▶ TEXT PROVIDED:
━━━━

By Bhaskar Roy
The 18th congress of the Chinese Communist Party(CCP) mapped out the skeletal structure of China’s foreign policy. Outgoing CCP General secretary Hu Jintao in his political report (Nov.08) to the Congress expressed willingness to cooperate, but was also emphatic that not an inch will be given to outside pressures where China’s sovereignty, security and development interests were involved.
As the official China Daily (Nov. 09) put it, Hu signaled the foreign policy for next five years when Beijing’s influence on international affairs brings not only greater responsibility, but also frictions with neighbours and some developed economies due to their unease with China’s rise and competition.
Unlike India, which won its independence through peaceful civil movement, the People’s Republic of China came to being through armed revolution. In the initial two decades at least generals and Marshalls who fought the war held civilian posts. In the 1980s Deng Xiaoping tried to mould the people’s Liberation Army (PLA) into a professional army. But after Deng, the effort gradually slid back under Jiang Zemin and his successor Hu Jintao. Neither had any military experience, but required PLA support politically. That support had to be bought. It was under Hu Jintao’s leadership that the PLA gained most in power in contemporary China. There was rise in adventurism among PLA ideologues. Assertiveness grew from 2008 but in particular from 2010.
The fact that the PLA does not have any representative in the Party’s Politburo Standing Committee (PBSC) is not a real indicator of power. Power flows from the Central Military Commission (CMC) and a disproportionately high representation of over 20 percent in the party’s Central Committee. It now has an important if not dominant say in psychological warfare, media warfare and legal warfare, popularly known as the “three warfares”. Its new strategic planning division under the General Staff Department (GSD) which interacts with civilian ministries.

━━━━

▶ PARTS OF THE EXERCISE:
[a] Answer these questions from the article on China's foreign policy:
(i) What date does the article give for Hu Jintao's political report to the Congress?
(ii) Through what means did the People's Republic of China come into being?
(iii) How much representation does the PLA have in the party's Central Committee?
[b] Write out the article on China's foreign policy between "As the official" and "rise and competition.", inclusive.

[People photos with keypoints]
━━━━

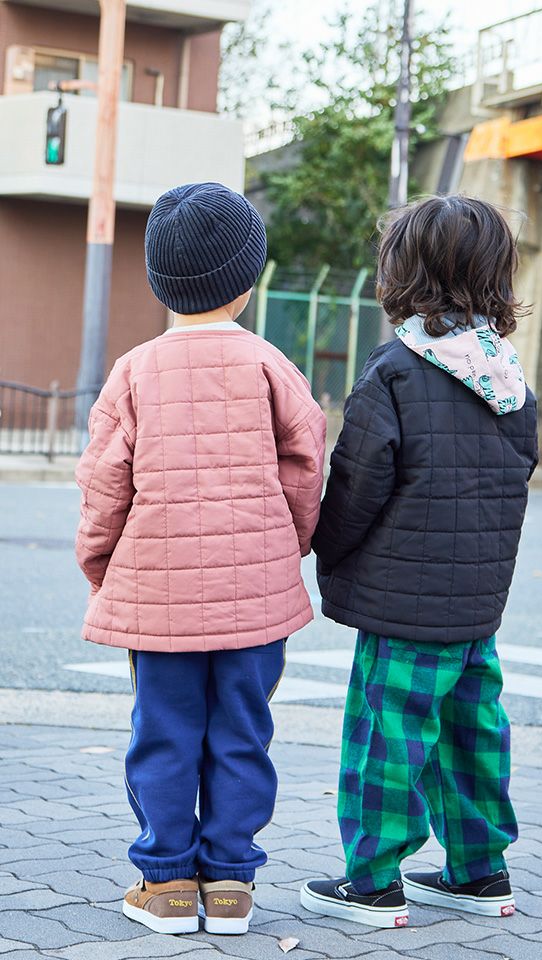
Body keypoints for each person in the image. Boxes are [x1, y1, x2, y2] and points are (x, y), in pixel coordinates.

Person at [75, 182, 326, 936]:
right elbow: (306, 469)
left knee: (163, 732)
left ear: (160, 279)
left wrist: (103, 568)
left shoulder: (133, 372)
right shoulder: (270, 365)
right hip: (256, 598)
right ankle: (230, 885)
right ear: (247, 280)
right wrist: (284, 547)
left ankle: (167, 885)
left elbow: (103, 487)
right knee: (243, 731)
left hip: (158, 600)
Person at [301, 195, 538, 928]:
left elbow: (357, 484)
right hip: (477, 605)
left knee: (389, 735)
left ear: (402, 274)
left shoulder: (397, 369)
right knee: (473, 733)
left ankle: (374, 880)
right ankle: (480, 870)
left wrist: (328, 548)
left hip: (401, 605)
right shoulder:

━━━━

▶ SOLVED TASKS:
[a]
(i) Nov. 08
(ii) Armed revolution
(iii) Over 20 percent

[b]
As the official China Daily (Nov. 09) put it, Hu signaled the foreign policy for next five years when Beijing’s influence on international affairs brings not only greater responsibility, but also frictions with neighbours and some developed economies due to their unease with China’s rise and competition.